I would like to upload some heavy datasets (more than 1 Tb, for instance RedPajama-V1) to the super computer Jean-Zay (France). For security reasons, the only way I found was to upload and save it piece by piece on my own professional computer and then upload the pieces one after the other to Jean-Zay, then deleting the arrow tables to free disk space on my computer, and restarting the program to download the next pieces of the dataset. The saved pieces of dataset are the arrow tables, but in practice I used the batch method as a proxy, like this :
for batch in tqdm(dataset_stream):
Dataset.from_dict(batch).save_to_disk(saving_path)
`
This is not easy. It crashes times to times for various reasons, including connection cut. The best would be to have a method to download the arrow tables by requesting their index. Because it seems that after the program crashes, that I can’t restart the stream from the middle of an IterableDataset, but instead only from the beginning, which is unsuitable.
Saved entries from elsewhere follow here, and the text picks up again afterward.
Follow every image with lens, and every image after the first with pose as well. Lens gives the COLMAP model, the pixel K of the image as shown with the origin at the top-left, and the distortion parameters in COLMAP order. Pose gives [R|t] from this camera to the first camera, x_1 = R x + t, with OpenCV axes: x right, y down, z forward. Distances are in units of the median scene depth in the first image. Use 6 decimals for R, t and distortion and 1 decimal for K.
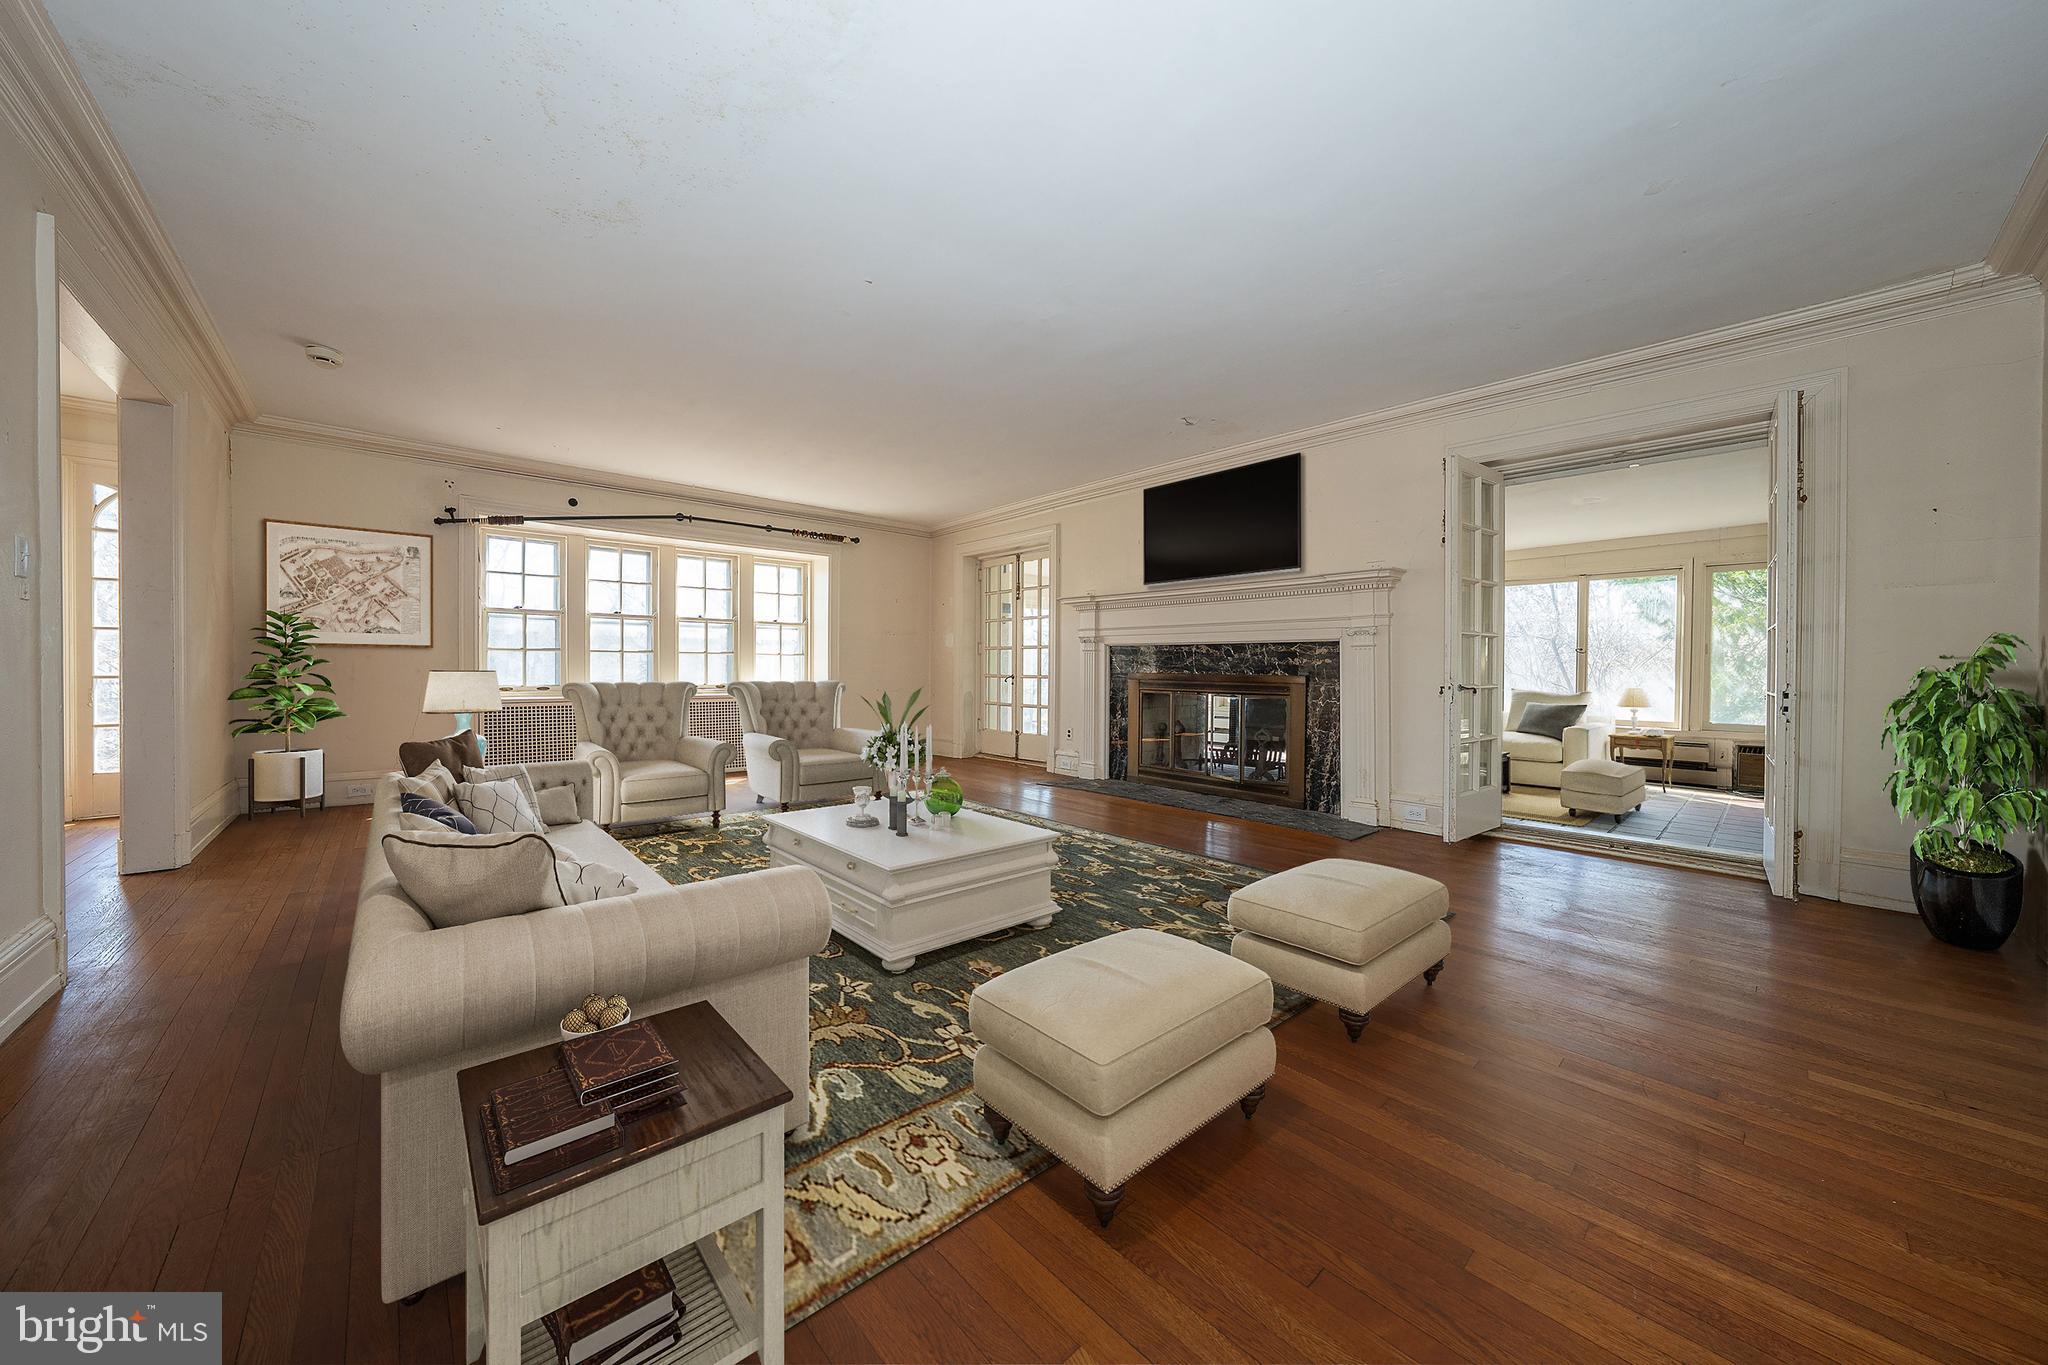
lens RADIAL K [[706.8, 0, 1024.9], [0, 706.8, 673.3], [0, 0, 1]] dist [-0.028752, 0.007311]
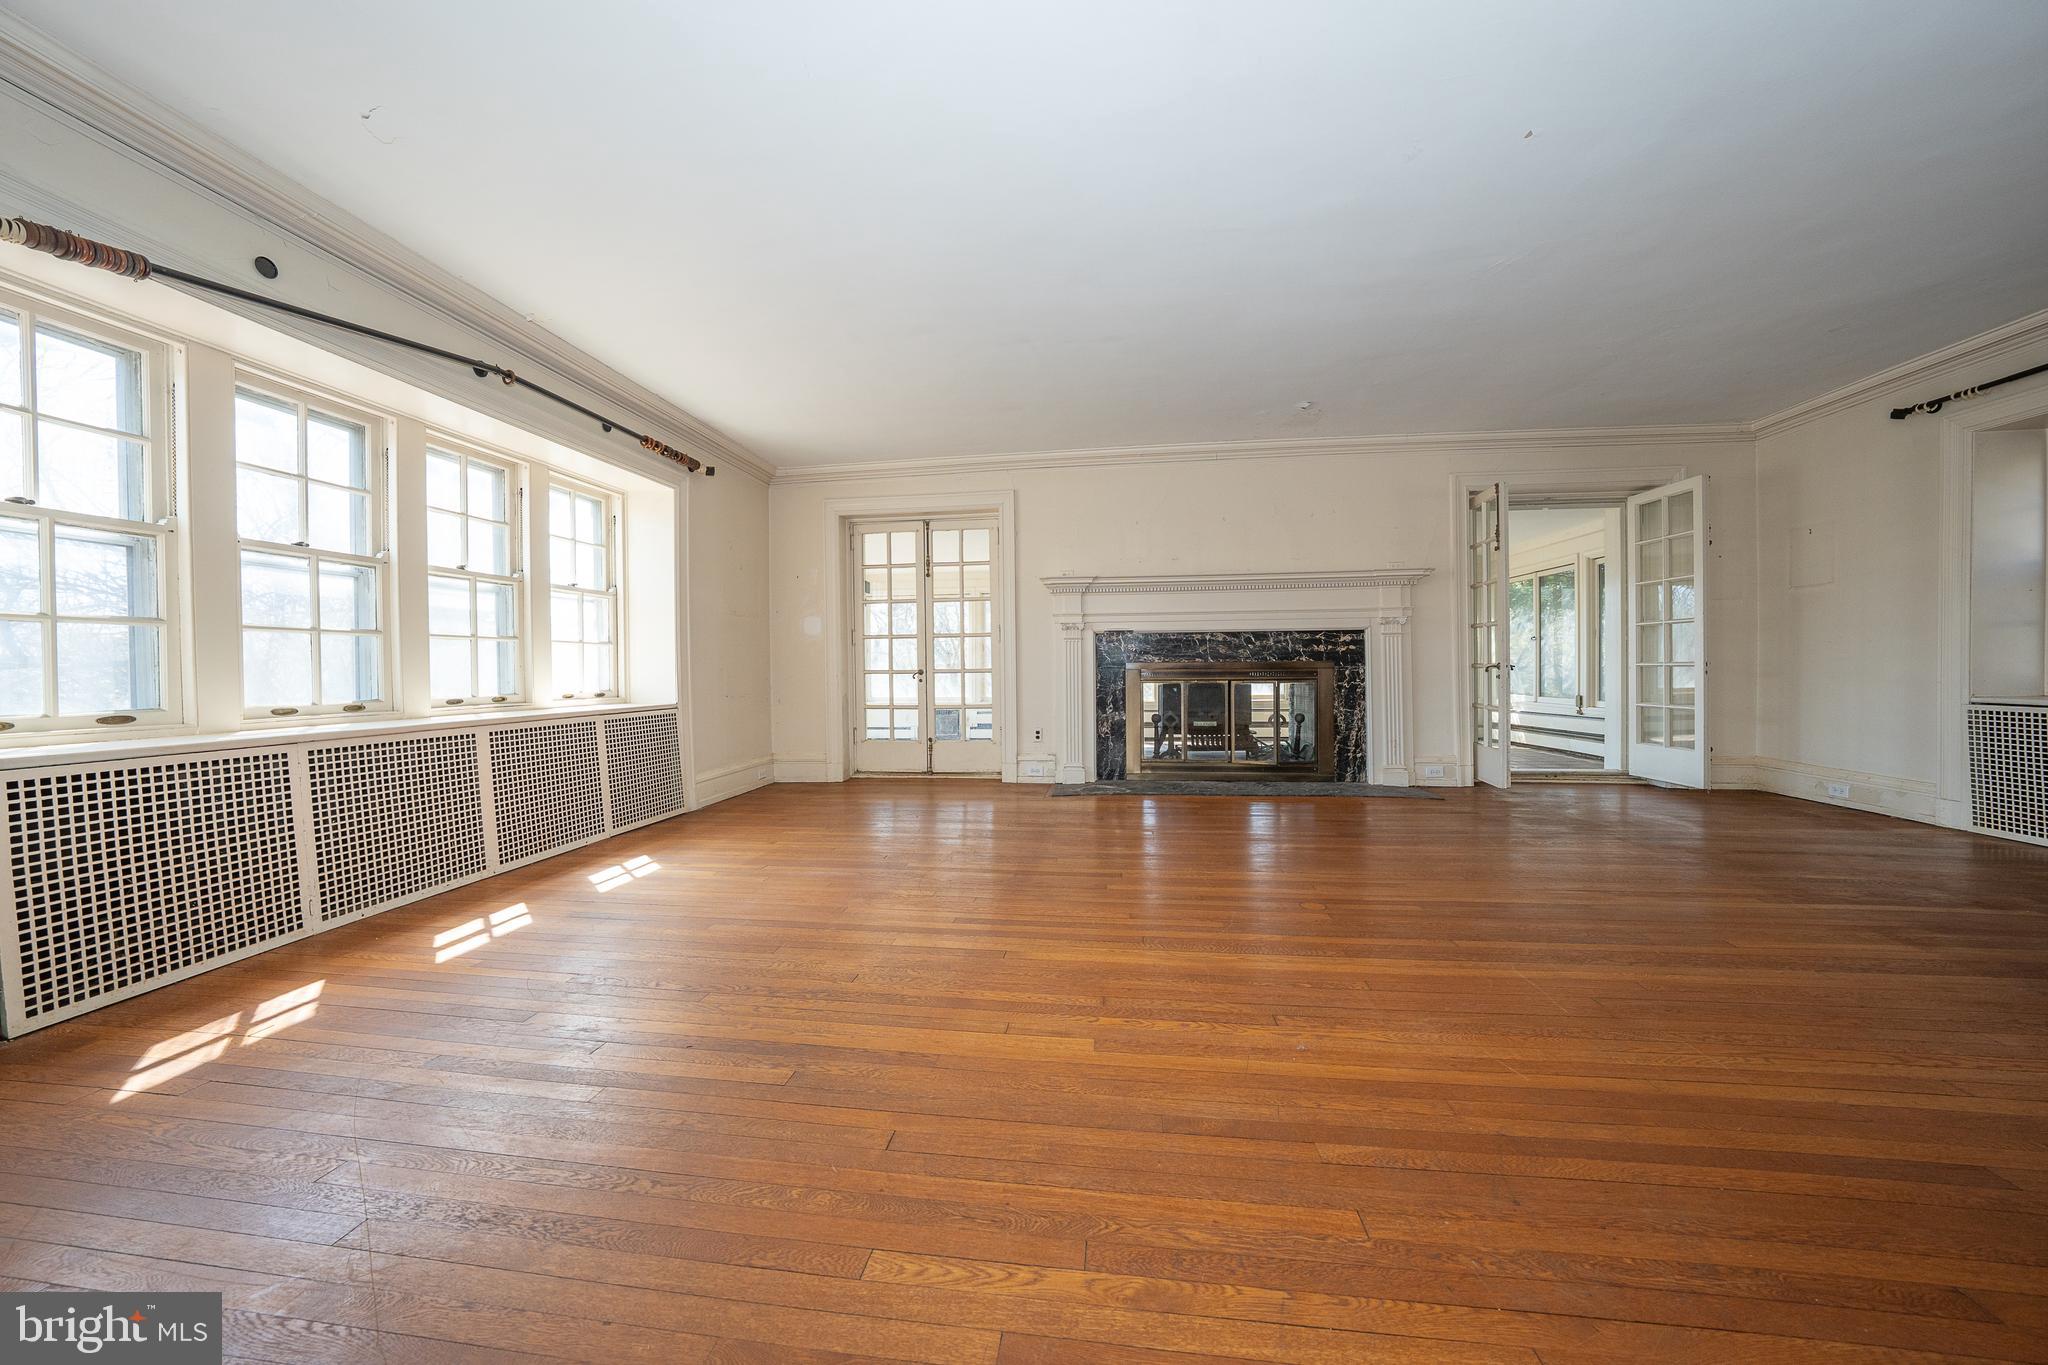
lens RADIAL K [[706.8, 0, 1024.9], [0, 706.8, 673.3], [0, 0, 1]] dist [-0.028752, 0.007311]
pose [[0.760796, -0.021054, 0.648650, -0.536770], [0.020634, 0.999753, 0.008249, 0.002955], [-0.648663, 0.007109, 0.761042, 0.370164]]
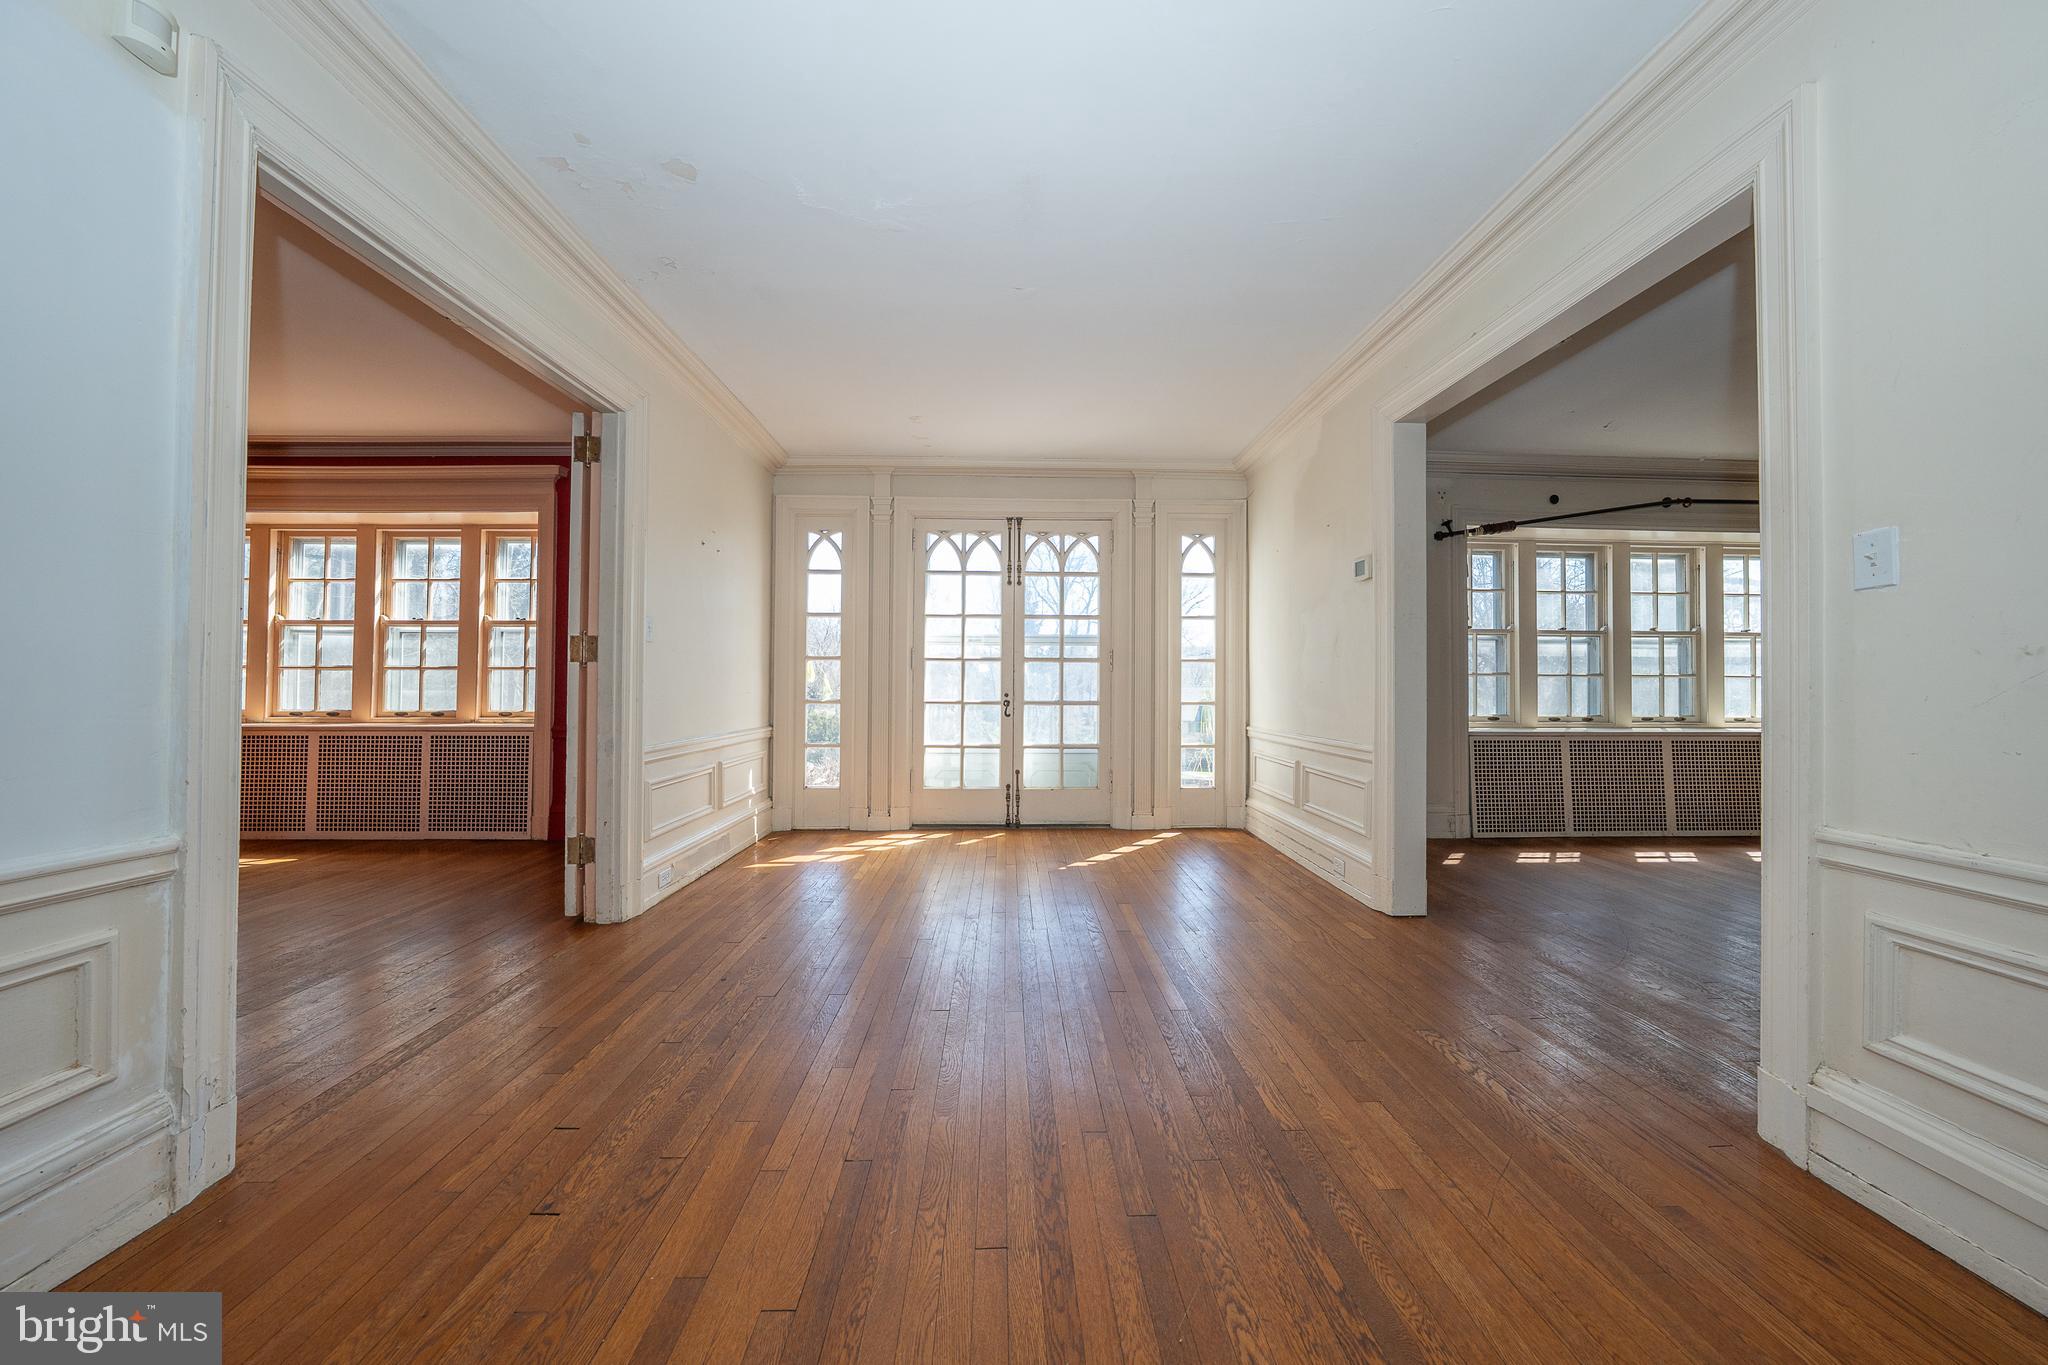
lens RADIAL K [[706.8, 0, 1024.9], [0, 706.8, 673.3], [0, 0, 1]] dist [-0.028752, 0.007311]
pose [[0.762608, -0.011188, -0.646764, -0.554828], [-0.005450, 0.999704, -0.023719, -0.010584], [0.646838, 0.021614, 0.762321, -0.046512]]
Of course downloading the whole dataset of several terrabytes at once is not possible on my personal computer.
Do you have any suggestion of how to efficiently deal with big data with HuggingFace datasets.Dataset objects ?
You can resume an IterableDataset using .state_dict() and .load_state_dict()
RedPajama is a bit particular because it’s based on a python script to load and parse the data, and this script can be read by datasets but not by other data tools. It’s a legacy way of sharing datasets and is discouraged, it would be cool to have this dataset in a standard data format instead.